> **Passage**

The problem with this is that in most games, the warnings are entirely narrative dressing, so the base expectation may be that something similar to the rest of the game will be present at the story event.
However, the NPC telling you about chapter one (which is the one that I’m mostly sure has a warning of its dangers) should by all means have an excellent idea of what the player should bring with them, at least in general; it is their job, after all, to go on that kind of adventure.

16 hours ago, LadyWYT said:

I suppose if the argument is that the location distances are too far, then the question to ask is...what exactly constitutes a reasonable travel distance then? It's easy to argue they should be shorter, but what does shorter actually look like, and how does such a change impact the story and game as a whole?

IMO, a good distance would be 5-6km between different things. That’s about a strenuous day’s travel, so this would probably work for my personal taste if applied to chapter two. Although, I don’t think that the chapter one location really needs to move.

> **Data excerpt**
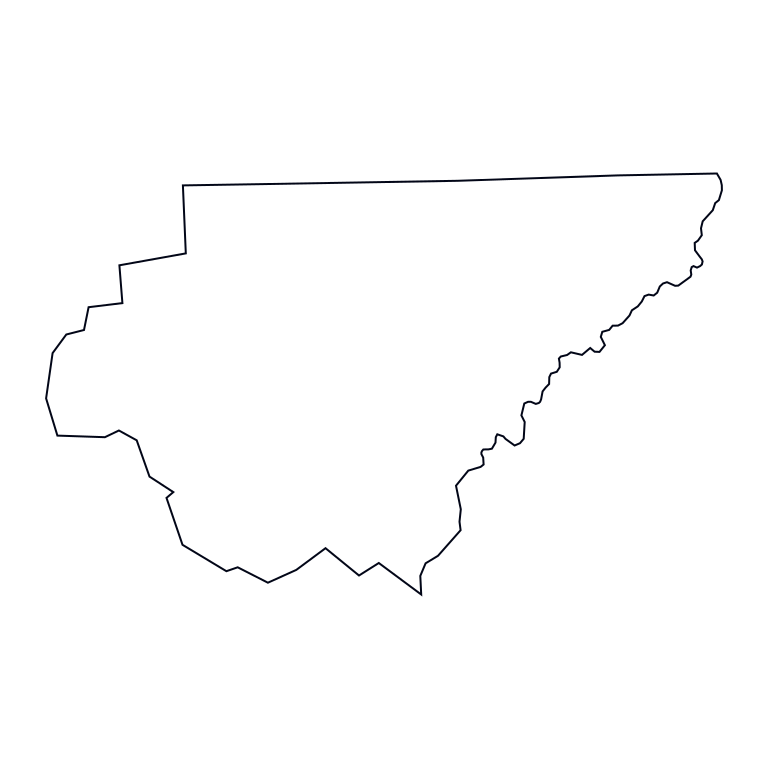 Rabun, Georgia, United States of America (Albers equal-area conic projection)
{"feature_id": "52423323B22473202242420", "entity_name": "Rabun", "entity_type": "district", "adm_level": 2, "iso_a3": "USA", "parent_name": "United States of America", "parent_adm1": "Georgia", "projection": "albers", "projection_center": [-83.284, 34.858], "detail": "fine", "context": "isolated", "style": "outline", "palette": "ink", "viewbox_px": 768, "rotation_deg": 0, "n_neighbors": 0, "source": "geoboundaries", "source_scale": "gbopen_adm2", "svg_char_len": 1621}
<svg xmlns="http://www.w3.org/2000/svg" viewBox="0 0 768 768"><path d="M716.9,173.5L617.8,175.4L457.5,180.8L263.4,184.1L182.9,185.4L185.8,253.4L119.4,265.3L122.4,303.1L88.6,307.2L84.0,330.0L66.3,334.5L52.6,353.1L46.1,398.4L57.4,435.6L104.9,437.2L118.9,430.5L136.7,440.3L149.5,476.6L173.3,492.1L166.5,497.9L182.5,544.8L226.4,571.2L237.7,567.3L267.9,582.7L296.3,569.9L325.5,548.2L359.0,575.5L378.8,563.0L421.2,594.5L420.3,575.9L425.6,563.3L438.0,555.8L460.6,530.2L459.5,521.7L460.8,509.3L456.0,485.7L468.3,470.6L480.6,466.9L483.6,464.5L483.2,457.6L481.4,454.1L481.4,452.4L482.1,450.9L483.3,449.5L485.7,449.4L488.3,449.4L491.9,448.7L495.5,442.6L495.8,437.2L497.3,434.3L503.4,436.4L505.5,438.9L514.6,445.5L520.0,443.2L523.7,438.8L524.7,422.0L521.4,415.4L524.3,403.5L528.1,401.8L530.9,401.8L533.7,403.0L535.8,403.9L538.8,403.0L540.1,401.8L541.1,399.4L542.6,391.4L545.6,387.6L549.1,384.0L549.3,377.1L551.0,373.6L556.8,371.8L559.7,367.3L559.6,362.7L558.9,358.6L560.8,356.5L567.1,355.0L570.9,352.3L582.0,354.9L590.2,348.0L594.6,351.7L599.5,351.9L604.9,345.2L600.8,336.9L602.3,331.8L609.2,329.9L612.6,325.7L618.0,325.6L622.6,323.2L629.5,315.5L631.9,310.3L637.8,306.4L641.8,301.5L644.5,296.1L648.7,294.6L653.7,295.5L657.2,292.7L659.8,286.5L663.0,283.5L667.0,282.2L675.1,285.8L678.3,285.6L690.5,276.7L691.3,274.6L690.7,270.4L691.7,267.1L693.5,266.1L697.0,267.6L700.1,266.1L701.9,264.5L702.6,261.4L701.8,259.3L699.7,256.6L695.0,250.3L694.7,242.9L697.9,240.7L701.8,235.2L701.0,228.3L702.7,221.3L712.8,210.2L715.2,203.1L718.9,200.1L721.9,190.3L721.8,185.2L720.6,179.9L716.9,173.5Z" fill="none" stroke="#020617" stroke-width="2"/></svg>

> **Given request 1**
What distance between different things does the passage call a good one?
> **Given request 2**
Please duplicate the passage from "However, the NPC" up to and including "needs to move.".
> **Given request 3**
Why, according to the passage, should the NPC who tells you about chapter one know what the player should bring?

> **Result 1**
5-6km between different things.

> **Result 2**
However, the NPC telling you about chapter one (which is the one that I’m mostly sure has a warning of its dangers) should by all means have an excellent idea of what the player should bring with them, at least in general; it is their job, after all, to go on that kind of adventure.

16 hours ago, LadyWYT said:

I suppose if the argument is that the location distances are too far, then the question to ask is...what exactly constitutes a reasonable travel distance then? It's easy to argue they should be shorter, but what does shorter actually look like, and how does such a change impact the story and game as a whole?

IMO, a good distance would be 5-6km between different things. That’s about a strenuous day’s travel, so this would probably work for my personal taste if applied to chapter two. Although, I don’t think that the chapter one location really needs to move.

> **Result 3**
The NPC should have an excellent idea of what to bring, at least in general, because it is their job to go on that kind of adventure.